How a poker game launched Silicon Valley Bank's four-decade ride of the tech wave -- and a bad gamble 42 years later ended it all
Published in Business News
In the early Eighties, when “High Tech” was still written with quotation marks and the region was starting to become known as The Silicon Valley, tennis buddies Bob Medearis and Bill Biggerstaff took their idea for a new bank to a poker game in Pajaro Dunes.
Their wives and children would be joining them at their Monterey Bay beachfront rentals the next day, but Friday night the two men gathered their close friends, made a big dinner and explained the plan to open a bank specifically for tech companies. They would call their customers “clients” and name their business after the region’s trendy new moniker: Silicon Valley Bank.

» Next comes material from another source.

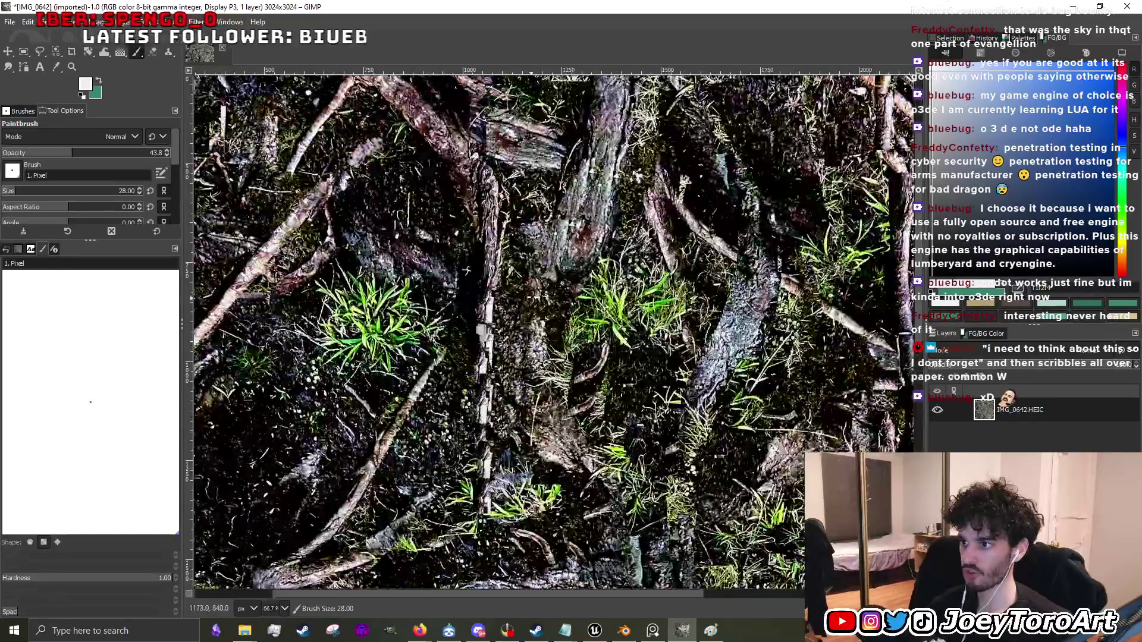
scroll(535, 294, "up", 3)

Everyone around the table – including a Lockheed engineer in charge of pilotless drones in the 1970s and a Memorex executive – ponied up $10,000 each. They turned for support to a cast of luminaries, including a legendary NFL quarterback, a maverick congressman and the founder of one of the Valley’s signature law firms.

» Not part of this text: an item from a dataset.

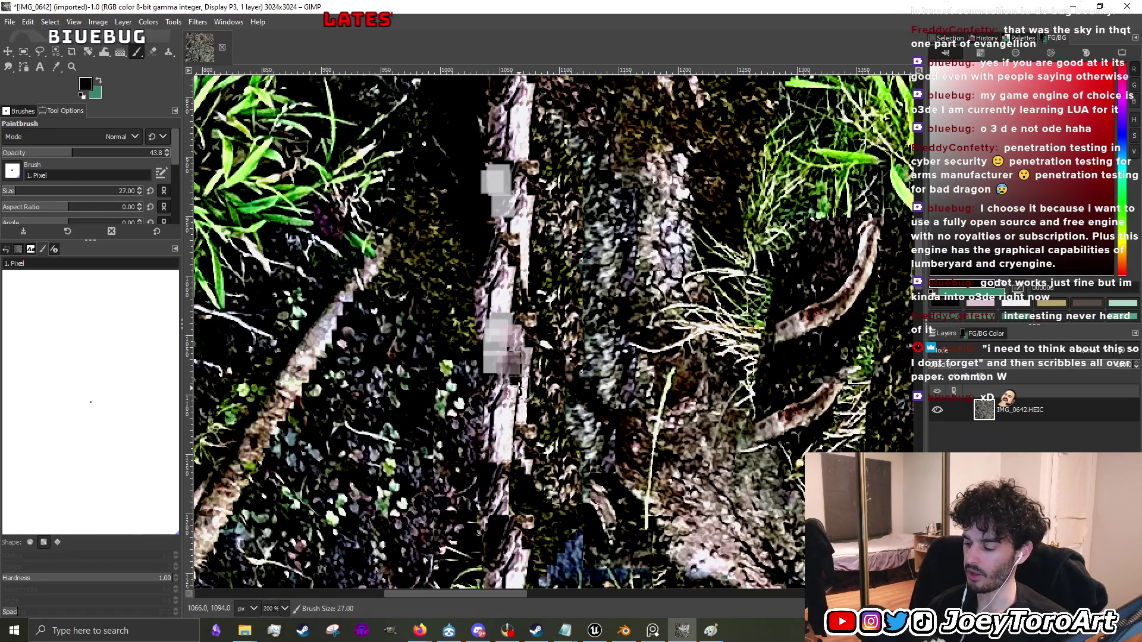
key("bracketleft")
key("bracketleft")
key("bracketleft")
left_click(501, 322, "ctrl")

And the bank that collapsed this month in spectacular fashion was born.
From white glove to black swan
After 40 years of riding waves of tech booms and busts, Silicon Valley Bank disappeared faster than an errant tweet from Elon Musk, spooking customers into a run on deposits, which in turn jolted the banking industry and roiled the U.S. economy and global markets. The fallout has raised major questions about how the blunders of a single medium-sized bank could unleash a torrent of panic in a region so accustomed to risk.
But Silicon Valley Bank’s origin story — and its seemingly prosperous four-decade ride – in many ways mirrors the generations of startups and gambles that turned fields of orchards into the capital of innovation.
“Silicon Valley wouldn’t be Silicon Valley without Silicon Valley Bank,” said Varun Badhwar, a serial entrepreneur who had millions of dollars at stake in the crisis.
Tech companies across the region and around the globe had come to expect white-glove treatment from Silicon Valley Bank, not a black-swan event.